BEGIN Records shown

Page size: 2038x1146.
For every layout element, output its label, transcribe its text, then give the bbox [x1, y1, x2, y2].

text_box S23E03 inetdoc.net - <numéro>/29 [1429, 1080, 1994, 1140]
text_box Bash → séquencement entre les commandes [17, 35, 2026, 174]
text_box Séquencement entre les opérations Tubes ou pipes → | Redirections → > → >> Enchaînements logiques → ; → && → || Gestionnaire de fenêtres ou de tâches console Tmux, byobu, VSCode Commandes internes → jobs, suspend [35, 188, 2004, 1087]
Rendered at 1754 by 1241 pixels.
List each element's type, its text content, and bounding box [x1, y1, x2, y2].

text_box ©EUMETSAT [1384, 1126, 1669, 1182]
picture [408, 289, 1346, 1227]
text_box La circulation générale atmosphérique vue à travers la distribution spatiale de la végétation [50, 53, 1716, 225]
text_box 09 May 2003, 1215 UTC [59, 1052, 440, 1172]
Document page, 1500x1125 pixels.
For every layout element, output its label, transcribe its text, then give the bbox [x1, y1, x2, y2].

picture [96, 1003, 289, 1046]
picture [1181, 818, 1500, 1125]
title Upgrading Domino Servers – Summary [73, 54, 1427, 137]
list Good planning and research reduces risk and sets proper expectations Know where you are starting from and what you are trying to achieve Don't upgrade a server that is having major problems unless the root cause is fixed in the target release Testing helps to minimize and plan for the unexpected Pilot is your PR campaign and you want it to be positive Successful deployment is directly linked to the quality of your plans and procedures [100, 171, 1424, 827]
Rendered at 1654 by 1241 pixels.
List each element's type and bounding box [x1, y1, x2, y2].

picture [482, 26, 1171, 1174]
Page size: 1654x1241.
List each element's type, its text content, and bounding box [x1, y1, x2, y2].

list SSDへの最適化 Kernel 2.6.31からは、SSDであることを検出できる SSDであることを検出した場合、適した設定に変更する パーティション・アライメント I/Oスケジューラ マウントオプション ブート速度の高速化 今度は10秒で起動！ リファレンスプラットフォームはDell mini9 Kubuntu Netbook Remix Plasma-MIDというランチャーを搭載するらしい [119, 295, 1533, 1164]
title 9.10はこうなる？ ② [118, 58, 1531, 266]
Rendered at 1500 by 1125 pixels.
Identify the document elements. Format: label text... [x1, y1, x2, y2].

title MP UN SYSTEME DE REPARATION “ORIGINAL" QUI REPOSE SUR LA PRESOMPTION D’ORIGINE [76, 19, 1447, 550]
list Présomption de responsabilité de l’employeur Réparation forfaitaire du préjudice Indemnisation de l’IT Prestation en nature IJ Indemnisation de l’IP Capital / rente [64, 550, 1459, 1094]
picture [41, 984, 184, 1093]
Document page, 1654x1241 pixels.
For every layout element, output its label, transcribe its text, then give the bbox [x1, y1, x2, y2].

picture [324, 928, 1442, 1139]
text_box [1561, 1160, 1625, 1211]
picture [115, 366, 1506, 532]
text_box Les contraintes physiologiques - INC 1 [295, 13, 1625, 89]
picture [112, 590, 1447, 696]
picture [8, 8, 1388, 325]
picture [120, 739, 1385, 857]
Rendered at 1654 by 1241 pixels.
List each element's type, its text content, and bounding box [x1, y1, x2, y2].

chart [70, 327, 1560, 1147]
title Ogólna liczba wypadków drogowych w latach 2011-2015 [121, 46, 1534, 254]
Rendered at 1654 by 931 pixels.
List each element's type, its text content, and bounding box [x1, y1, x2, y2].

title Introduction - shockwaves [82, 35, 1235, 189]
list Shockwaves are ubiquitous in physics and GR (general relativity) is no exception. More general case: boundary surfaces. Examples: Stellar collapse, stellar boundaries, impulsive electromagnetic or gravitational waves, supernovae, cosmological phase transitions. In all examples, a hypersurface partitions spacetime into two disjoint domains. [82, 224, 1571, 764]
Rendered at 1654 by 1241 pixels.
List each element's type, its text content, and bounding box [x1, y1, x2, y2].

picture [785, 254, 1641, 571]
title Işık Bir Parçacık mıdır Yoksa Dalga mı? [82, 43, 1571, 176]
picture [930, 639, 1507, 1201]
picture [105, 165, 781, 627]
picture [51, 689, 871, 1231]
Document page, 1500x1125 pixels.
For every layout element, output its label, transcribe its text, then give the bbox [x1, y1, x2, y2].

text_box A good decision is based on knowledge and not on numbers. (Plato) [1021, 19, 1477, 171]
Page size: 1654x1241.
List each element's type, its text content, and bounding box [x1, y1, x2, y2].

END Records shown

◆ Objective ◆
Write the listing lines from the one with "Rendered at 1754 by 1241 pixels." to the one with "text_box 09 May" as a numbered list, leaving out blank lines.

◆ Result of this task ◆
1. Rendered at 1754 by 1241 pixels.
2. List each element's type, its text content, and bounding box [x1, y1, x2, y2].
3. text_box ©EUMETSAT [1384, 1126, 1669, 1182]
4. picture [408, 289, 1346, 1227]
5. text_box La circulation générale atmosphérique vue à travers la distribution spatiale de la végétation [50, 53, 1716, 225]
6. text_box 09 May 2003, 1215 UTC [59, 1052, 440, 1172]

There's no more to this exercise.